» **Document passage**:
= = = = =
To overcome these issues, developments in a novel cathode that can accommodate a substantial amount of Li2O2 were designed [14,15,16,17,18,19]. Along this line, carbon nanotubes (CNTs) were extensively investigated as a replacement for the typical electrode based on carbon black (CB) since CNTs can form a continuous porous network with a stiff structure in the absence of binder materials [20,21,22,23]. However, an investigation into the control of the discharge product using a CNT cathode has not been carried out.
In this study, we propose a polymer coating for CNTs as a novel electrode in which a homogenous and ultrathin polymer layer is wrapped around the CNT surface to facilitate a favorable deposition of the discharge products by the affinity of Li+ toward the wrapped polymer. As the coating polymer, we chose poly[2,2’-(2,6-pyridine)-5,5’-bibenzimidazole] (PyPBI; Fig. 1a) since (1) we found that PyPBI can coat CNT surfaces homogeneously with a thickness of ~ 1 nm [24,25,26,27], and (2) it is expected to promote the formation of the discharge products through the coordination of Li+ to the PyPBI ligand, which leads to a favorable deposition of the discharge products.
Experimental procedure
Materials
N,N-dimethylacetamide (DMAc); ethylene carbonate (EC), lithium battery grade; diethyl carbonate (DEC), lithium battery grade; lithium bis(trifluoromethanesulfonyl)imide (LiTFSI), lithium battery grade; and tetraethylene glycol dimethyl ether (TEGDME), lithium battery grade were purchased from Kishida Chemical Co., Ltd. Concentrated hydrochloric acid (HCl), methanol, and 2-propanol were purchased from FUJIFILM Wako Pure Chemical Industries, Ltd. The single-walled carbon nanotubes (SWCNTs, ~2 nm in diameter) were purchased from Meijo Nanocarbon, Ltd. Poly[2,2’-(2,6-pyridine)-5,5’-bibenzimidazole] (PyPBI) was synthesized according to a previously reported method [28].
Material characterization
X-ray photoelectron spectroscopy (XPS) and SEM images were measured using an AXIS-ULTRADLD (Shimadzu Corporation) and SU9000 (Hitachi High-tech), respectively. The specific surface area and micropore distribution were determined by the Brunauer–Emmett–Teller (BET) method and Horvath–Kawazoe (HK) method (applying the carbon-N2 interaction parameter at 77 K), respectively, as based on the N2 adsorption isotherm measurements (77 K, 10−8 < P/Po < 1) using a BELSORP-max (BEL Japan, Inc.) instrument that was upgraded by changing the connection of the sample tube to a VCR® metal gasket to avoid gas leakage and to measure pressures as low as P/Po = 10−8 to 10−6, which correspond to the micropore region. The gas adsorption measurements were conducted under high vacuum after a pretreatment at 150 °C for over 12 h. X-ray diffraction (XRD) was performed by a SmartLab (Rigaku) with a plastic bag to protect the cathodes from moisture.
= = = = =
» **Information provided**:
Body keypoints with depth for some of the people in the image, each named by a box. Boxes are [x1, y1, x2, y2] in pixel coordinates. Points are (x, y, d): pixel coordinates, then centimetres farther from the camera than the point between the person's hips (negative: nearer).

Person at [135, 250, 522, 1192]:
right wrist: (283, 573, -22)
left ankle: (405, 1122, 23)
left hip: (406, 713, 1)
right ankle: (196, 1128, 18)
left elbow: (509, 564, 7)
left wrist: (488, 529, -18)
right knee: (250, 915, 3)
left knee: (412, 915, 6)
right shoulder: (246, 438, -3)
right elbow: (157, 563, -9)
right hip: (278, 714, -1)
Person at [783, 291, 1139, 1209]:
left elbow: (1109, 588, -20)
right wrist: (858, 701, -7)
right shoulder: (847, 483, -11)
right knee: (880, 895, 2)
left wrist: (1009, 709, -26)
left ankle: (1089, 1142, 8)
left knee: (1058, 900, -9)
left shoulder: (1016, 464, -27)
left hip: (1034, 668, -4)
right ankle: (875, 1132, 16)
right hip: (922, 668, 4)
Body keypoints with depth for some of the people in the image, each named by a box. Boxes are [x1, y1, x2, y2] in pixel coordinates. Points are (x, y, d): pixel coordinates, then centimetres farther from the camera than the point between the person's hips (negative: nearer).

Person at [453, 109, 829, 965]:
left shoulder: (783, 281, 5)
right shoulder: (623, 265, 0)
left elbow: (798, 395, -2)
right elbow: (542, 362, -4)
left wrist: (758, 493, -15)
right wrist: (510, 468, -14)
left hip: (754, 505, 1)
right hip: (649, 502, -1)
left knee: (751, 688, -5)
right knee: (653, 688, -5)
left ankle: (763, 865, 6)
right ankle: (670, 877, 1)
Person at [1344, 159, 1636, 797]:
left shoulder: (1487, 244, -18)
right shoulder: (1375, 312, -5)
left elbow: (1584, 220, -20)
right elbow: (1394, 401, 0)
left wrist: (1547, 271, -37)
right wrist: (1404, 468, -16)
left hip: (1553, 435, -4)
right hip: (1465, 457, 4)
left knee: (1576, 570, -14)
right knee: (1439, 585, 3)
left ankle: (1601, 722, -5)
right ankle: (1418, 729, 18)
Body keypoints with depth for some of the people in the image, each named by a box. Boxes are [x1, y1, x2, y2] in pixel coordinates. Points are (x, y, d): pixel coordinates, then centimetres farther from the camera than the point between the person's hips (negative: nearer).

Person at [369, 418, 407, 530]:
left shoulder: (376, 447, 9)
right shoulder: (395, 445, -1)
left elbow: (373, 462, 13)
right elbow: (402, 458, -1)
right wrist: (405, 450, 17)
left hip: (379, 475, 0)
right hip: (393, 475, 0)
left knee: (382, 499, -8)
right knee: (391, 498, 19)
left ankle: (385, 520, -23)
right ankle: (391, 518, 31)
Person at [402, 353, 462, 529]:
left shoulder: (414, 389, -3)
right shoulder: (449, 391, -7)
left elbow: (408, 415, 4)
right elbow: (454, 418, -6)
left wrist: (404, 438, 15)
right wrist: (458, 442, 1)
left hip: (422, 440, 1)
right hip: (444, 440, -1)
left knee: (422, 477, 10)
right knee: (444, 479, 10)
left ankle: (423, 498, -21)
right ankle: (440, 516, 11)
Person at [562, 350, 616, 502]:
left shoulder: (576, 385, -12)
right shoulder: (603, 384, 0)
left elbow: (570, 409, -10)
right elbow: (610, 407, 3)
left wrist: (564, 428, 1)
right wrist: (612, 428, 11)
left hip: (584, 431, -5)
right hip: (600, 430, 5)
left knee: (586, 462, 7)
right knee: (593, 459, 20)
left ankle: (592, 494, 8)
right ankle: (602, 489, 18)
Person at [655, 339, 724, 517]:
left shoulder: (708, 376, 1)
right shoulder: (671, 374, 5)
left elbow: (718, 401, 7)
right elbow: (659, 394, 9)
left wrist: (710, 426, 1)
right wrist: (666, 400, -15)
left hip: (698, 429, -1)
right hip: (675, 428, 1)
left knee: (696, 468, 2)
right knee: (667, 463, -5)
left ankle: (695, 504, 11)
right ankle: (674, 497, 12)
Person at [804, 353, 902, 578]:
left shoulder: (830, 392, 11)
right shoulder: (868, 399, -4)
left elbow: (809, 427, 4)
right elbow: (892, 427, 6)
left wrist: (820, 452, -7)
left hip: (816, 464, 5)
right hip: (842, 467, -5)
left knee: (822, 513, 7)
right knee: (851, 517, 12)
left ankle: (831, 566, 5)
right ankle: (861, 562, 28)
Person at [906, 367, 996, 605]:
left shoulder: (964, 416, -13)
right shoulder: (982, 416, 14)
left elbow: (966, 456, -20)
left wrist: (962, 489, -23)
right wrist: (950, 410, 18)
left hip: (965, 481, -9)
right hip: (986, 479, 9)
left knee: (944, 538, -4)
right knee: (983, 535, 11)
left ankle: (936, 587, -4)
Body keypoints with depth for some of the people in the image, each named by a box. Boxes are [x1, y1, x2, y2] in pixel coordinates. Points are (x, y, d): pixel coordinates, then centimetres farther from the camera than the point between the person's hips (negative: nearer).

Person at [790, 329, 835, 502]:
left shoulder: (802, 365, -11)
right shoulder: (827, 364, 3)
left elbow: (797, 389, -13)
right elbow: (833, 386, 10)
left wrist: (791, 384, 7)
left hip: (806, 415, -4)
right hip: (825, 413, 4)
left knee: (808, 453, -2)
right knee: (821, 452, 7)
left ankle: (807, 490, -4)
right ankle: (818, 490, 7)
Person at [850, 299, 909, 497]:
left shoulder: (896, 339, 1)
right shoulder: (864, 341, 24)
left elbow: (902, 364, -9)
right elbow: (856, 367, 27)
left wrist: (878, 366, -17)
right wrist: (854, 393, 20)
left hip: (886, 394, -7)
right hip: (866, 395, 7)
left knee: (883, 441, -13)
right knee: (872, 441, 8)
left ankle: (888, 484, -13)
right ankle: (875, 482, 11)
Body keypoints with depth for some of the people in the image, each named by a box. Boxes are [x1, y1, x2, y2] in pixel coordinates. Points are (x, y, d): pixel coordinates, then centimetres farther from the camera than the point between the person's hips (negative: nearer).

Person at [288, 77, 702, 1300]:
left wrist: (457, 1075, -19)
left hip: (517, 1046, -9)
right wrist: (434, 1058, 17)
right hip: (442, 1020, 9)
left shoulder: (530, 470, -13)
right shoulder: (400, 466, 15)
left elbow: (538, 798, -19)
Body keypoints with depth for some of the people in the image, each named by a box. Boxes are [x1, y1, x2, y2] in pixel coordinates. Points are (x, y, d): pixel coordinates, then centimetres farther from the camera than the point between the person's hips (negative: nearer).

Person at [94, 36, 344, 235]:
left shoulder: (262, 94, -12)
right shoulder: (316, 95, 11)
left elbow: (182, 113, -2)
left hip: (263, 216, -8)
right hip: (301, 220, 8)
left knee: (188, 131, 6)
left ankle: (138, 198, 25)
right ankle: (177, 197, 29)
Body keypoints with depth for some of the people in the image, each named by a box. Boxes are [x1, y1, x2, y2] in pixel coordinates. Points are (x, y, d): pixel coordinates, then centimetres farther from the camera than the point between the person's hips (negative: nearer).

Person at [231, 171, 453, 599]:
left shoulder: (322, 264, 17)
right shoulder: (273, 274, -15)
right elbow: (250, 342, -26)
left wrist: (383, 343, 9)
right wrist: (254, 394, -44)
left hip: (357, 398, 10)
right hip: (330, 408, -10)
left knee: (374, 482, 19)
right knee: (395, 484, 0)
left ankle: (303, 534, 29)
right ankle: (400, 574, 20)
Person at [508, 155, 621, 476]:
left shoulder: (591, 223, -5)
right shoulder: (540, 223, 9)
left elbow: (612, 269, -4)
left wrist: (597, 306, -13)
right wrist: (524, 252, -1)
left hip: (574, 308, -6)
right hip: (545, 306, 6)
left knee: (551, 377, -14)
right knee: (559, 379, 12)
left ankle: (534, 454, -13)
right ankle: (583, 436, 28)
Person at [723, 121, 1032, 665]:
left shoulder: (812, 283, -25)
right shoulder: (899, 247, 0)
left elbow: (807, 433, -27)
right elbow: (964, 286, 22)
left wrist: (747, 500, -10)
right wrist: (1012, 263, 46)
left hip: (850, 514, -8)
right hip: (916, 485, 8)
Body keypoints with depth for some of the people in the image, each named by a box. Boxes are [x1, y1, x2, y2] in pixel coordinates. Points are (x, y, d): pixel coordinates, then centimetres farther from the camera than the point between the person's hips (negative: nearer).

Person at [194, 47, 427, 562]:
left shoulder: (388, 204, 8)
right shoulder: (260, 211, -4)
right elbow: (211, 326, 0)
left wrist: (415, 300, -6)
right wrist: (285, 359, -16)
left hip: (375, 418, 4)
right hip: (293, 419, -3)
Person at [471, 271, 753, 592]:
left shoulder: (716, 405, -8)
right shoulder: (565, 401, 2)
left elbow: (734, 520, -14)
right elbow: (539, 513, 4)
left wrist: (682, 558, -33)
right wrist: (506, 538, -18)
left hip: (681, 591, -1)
= = = = =
» **What you will do**:
1) Answer these questions from the passage on the polymer-coated CNT cathode:
(a) About how thick a layer can PyPBI form on CNT surfaces?
(b) Which company supplied the single-walled carbon nanotubes?
(c) Under what temperature and time were samples pretreated before the gas adsorption measurements?
2) Extend the passage on the polymer-coated CNT cathode, starting after its final sentence.
The items are separate material, apart from the text on the polymer-coated CNT cathode.

» **Answers to each task**:
1)
(a) About 1 nm.
(b) Meijo Nanocarbon, Ltd.
(c) At 150 °C for over 12 h.

2)
Purification of SWCNT
A 50-mg portion of the as-produced SWCNTs was heated at 450 °C in air for 15 min in order to remove any amorphous carbon. The obtained powder was then shaken in aq. HCl (2.0 M) at room temperature for 2 h to remove any metal impurities. These procedures were repeated one more time.
Synthesis of SWCNT/PyPBI
The SWCNTs wrapped by the PyPBI (denoted SWCNT/PyPBI) were prepared according to our previous method [29]. Briefly, the purified SWCNTs (7.0 mg) were added to a DMAc solution (25.0 mL) of PyPBI (15.0 mg) and then sonicated for 20 min using a probe-type sonicator (UD-200, TOMY SEIKO Co., Ltd.). The dispersion was then centrifuged at 5000 × g for 1 h (Himac CS100 GXL, HITACHI Koki Co., Ltd.), and the supernatant was filtered using a PTFE filter (100-nm pore size, ADVANTEC), followed by vigorous washing with DMAc to remove any unbound PyPBI. After washing with methanol and drying under vacuum, the SWCNT/PyPBI was obtained as a black powder (3.5 mg).
Preparation of SWCNT/PyPBI electrode
The electrodes were prepared using a filtration method. The SWCNT/PyPBI (0.8 mg) was dissolved in DMAc (3.0 mL) and then sonicated for 1 h using a bath-type sonicator (Branson 5510). The obtained solution was then slowly casted on an SUS mesh (SUS316, 100 mesh). After washing with methanol, the electrode was dried under vacuum at 160 °C. In a similar manner, a control electrode (SWCNT-electrode) having no PyPBI was prepared from the SWCNTs (0.8 mg) dispersed in DMAc. No binder was used during the electrode fabrication processes.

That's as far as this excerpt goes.